— BEGIN TEXT PASSAGE —

Benjamin has recently acquired a 'new' book from Grandma and Grandad: Mr Archimedes' Bath (by Pamela Allen - here's the amazon link - the reviews are as interesting as the content). The story-line is reasonable guessable from the title. Mr Achimedes puts water into his bath, gets in, and the water overflows. What's going on? So we've been doing some copycat experiments - not by filling the bath right up and having it slosh all over the bathroom floor (Waipa District Council - you can rest easy about water usage)  but filling up rather more sensible-sized containers and dropping objects in.

Archimedes principle is actually a little more involved than simply saying that putting an object in the water will raise the water level. It says that the weight of water displaced is equal to the force of buoyancy acting on the object.  This picture summarizes it. That is, if an object of 2 kg floats, then 2 kg of water will be displaced. If an object is unable to displace enough water for this to be the case, it will sink. That still should be pretty easy to get, especially if you've done some experimenting. However, it can still be the basis of some really hard questions. I had one in my third year  physics exams at Cambridge. In our 'paper 3', as it was called then, the examiners had free reign to ask about ANYTHING that was on the core curriculum from any of our years of study - plus ANYTHING that was considered core knowledge for entry into the degree (which meant basically anything at all you were taught in physics or general science from primary school upwards). This paper was feared like anything - it was basically impossible to revise for*. 

Here is a question then, as I recall it from the exam.

An ice cube contains a coin. The ice completely surrounds the coin. The cube is floating in a container of water.  The cube melts. Does the water level rise, fall, or stay the same? 

Think carefully before answering.

— END TEXT PASSAGE —
— BEGIN RECORDS SUPPLIED —

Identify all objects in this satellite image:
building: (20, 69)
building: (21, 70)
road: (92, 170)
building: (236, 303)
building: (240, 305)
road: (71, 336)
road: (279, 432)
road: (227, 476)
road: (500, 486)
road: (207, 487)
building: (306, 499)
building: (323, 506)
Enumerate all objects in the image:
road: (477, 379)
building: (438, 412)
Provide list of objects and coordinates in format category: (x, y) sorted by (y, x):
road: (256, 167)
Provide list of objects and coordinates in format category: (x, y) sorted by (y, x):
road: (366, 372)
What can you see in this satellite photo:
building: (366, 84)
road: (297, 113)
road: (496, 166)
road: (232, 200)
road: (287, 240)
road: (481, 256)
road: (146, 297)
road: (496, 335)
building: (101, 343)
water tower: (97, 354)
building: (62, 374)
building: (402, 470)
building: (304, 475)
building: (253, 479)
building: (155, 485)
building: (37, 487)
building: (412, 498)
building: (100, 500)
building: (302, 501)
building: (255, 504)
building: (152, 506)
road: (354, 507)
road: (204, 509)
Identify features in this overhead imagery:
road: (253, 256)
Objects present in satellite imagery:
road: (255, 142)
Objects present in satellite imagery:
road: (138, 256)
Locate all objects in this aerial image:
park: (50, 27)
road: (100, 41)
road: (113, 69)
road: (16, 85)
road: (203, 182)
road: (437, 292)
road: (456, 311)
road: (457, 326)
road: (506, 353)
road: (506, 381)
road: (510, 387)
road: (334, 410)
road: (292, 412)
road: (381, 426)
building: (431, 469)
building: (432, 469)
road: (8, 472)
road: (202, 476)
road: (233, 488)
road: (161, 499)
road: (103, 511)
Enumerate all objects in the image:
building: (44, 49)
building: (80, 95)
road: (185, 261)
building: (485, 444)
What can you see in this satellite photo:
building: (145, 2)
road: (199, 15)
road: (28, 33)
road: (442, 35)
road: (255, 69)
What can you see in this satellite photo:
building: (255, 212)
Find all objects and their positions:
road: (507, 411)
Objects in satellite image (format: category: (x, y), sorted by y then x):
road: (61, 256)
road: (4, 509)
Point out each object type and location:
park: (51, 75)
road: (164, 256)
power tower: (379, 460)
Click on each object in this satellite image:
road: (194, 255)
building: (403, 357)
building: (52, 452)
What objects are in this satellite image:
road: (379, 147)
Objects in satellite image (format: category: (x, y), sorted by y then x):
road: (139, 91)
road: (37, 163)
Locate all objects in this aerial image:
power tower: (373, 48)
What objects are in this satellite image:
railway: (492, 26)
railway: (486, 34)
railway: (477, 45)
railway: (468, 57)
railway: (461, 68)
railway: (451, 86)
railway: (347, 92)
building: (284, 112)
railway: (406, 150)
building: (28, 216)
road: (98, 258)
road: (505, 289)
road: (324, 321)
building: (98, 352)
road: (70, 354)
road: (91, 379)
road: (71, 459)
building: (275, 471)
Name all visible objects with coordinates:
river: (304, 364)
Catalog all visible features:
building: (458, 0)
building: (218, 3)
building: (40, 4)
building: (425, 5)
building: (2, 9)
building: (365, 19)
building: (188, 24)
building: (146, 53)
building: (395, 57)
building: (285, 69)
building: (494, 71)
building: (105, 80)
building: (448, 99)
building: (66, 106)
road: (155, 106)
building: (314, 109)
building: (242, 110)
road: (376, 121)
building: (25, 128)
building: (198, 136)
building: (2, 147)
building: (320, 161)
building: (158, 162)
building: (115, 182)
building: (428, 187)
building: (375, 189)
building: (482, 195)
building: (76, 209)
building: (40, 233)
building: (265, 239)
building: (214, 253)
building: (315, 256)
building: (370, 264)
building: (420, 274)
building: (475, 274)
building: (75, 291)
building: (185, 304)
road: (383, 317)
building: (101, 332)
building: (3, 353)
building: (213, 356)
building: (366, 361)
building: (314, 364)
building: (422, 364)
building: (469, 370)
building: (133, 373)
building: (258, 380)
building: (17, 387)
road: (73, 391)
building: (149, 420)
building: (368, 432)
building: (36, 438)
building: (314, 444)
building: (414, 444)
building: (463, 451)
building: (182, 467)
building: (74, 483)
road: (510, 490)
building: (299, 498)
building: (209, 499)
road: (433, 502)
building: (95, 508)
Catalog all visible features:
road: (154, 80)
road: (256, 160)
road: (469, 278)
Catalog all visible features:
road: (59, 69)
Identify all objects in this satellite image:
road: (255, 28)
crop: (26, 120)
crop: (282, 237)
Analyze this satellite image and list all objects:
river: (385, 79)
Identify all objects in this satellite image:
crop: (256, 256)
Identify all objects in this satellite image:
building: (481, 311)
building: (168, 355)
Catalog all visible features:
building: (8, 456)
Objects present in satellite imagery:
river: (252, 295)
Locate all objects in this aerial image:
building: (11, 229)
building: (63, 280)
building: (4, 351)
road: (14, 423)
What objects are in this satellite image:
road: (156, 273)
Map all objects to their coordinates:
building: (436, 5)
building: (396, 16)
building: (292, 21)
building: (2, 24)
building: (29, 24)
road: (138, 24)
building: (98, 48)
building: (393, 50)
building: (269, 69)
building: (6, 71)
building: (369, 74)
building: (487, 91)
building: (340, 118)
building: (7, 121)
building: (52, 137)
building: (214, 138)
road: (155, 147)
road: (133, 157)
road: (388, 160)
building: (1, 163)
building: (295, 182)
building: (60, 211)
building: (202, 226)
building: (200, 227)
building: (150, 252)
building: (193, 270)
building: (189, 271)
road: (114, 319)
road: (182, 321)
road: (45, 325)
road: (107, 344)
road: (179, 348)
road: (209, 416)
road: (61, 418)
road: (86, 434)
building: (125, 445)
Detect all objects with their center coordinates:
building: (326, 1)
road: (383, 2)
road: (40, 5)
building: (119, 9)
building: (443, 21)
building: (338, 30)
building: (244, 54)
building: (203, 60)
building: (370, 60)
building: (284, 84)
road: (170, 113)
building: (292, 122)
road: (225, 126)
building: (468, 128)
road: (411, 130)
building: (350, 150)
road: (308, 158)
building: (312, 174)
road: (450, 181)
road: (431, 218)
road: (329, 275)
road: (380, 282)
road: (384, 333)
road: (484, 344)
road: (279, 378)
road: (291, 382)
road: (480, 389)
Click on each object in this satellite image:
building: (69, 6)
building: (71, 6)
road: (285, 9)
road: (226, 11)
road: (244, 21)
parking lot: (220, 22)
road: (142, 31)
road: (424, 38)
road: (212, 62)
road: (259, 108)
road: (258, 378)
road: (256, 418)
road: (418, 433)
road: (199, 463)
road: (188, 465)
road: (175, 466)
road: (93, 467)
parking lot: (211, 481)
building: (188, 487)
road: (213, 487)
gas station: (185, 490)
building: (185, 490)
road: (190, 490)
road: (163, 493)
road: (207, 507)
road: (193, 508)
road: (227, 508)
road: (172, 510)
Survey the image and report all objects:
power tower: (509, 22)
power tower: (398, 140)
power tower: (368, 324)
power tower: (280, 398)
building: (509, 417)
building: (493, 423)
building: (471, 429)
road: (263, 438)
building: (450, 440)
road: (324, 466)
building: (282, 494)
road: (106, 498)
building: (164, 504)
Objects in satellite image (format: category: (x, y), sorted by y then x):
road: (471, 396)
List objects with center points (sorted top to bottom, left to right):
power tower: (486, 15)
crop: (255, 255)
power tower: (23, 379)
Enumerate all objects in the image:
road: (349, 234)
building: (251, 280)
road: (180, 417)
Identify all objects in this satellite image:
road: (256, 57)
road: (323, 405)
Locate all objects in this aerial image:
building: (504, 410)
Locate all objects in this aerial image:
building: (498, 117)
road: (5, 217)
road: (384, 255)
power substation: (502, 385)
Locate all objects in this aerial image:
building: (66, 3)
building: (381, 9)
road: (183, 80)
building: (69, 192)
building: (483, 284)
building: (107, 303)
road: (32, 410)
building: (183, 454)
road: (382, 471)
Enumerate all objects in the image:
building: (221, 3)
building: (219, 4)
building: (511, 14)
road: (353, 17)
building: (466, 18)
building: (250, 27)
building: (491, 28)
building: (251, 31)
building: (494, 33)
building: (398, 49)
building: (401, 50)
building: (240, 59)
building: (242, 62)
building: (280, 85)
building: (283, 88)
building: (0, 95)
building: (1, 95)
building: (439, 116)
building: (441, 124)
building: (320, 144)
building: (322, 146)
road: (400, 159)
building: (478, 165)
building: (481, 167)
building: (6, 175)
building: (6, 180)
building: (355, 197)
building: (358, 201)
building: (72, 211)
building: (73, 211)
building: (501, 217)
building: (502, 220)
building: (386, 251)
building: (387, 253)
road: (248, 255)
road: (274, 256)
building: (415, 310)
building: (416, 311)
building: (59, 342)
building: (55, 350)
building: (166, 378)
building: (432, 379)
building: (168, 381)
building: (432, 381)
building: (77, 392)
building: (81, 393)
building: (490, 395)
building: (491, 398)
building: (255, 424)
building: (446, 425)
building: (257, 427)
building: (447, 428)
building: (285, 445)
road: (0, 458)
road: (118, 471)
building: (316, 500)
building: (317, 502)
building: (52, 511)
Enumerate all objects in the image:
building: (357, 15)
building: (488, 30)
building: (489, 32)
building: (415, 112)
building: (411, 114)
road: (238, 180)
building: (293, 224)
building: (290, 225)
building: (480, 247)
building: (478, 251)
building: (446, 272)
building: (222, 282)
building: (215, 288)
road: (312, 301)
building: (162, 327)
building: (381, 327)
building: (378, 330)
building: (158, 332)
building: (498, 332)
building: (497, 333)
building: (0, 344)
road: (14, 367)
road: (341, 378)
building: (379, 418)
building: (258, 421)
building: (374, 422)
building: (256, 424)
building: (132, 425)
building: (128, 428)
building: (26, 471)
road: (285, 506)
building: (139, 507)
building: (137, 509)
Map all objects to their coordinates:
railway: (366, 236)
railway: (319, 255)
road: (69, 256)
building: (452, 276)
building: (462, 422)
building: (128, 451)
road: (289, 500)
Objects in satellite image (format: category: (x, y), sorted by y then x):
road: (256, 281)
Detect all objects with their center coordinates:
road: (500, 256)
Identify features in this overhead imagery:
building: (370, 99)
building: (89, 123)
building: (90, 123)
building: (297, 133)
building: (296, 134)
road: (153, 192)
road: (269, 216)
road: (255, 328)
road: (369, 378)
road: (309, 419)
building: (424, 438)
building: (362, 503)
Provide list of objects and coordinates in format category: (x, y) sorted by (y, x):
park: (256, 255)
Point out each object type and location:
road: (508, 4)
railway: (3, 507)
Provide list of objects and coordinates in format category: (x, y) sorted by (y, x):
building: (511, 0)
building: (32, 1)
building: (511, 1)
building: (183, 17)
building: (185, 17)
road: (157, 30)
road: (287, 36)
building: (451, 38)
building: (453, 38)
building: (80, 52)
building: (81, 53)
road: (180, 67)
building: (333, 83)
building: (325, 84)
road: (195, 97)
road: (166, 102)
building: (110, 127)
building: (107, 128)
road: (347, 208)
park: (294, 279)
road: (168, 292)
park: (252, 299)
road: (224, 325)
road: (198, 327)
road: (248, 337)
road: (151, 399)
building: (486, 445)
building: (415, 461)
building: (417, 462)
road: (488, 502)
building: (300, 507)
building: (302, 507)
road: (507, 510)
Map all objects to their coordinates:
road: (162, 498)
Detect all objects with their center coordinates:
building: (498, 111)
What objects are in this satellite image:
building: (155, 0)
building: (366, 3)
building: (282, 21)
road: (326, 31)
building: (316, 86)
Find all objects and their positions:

— END RECORDS SUPPLIED —

* [EXERCISE REQUIREMENTS]
A) Translate this sentence from the passage on Archimedes' principle into Spanish: "It says that the weight of water displaced is equal to the force of buoyancy acting on the object."
B) Write what comes next in the passage on Archimedes' principle, picking up after its final sentence.

* [REPLIES]
A) Dice que el peso del agua desplazada es igual a la fuerza de flotación que actúa sobre el objeto.

B)
Now, the icecube melting question is one that is often banded about. A floating icecube will displace its own mass of water (so says Mr Archimedes). When it melts, this water will occupy the 'space' that is displaced by the cube. Consequently, the water level will stay the same. A practical example of this is in the estimation of sea-level rises due to global climate change. When the ice floating on the Arctic Ocean melts, it does not cause a sea-level rise, since it is already displacing its own weight. However, the icecap on Greenland will cause a sea-level rise as it melts, since it is currently not displacing any of the sea (since it is sitting on land.) 

However, that is not the question that is asked. Our icecube has a coin inside it. What difference does it make? Well, the icecube-and-the-coin will still displace its weight of water since it floats. However, when the icecube melts, the coin sinks and no longer displaces the same amount of water as it did when it was frozen into the cube. Therefore the water level falls. That's quite a subtle application of Archimedes principle. After the exam, a group of us sat arguing about it, till we collectively worked out what the right answer was (see - exams can be good learning experiences!). Unfortunately, at this point I realized my answer was wrong. Even still, I managed to get out of the degree with a first-class honours, so I couldn't have done too badly on this exam overall.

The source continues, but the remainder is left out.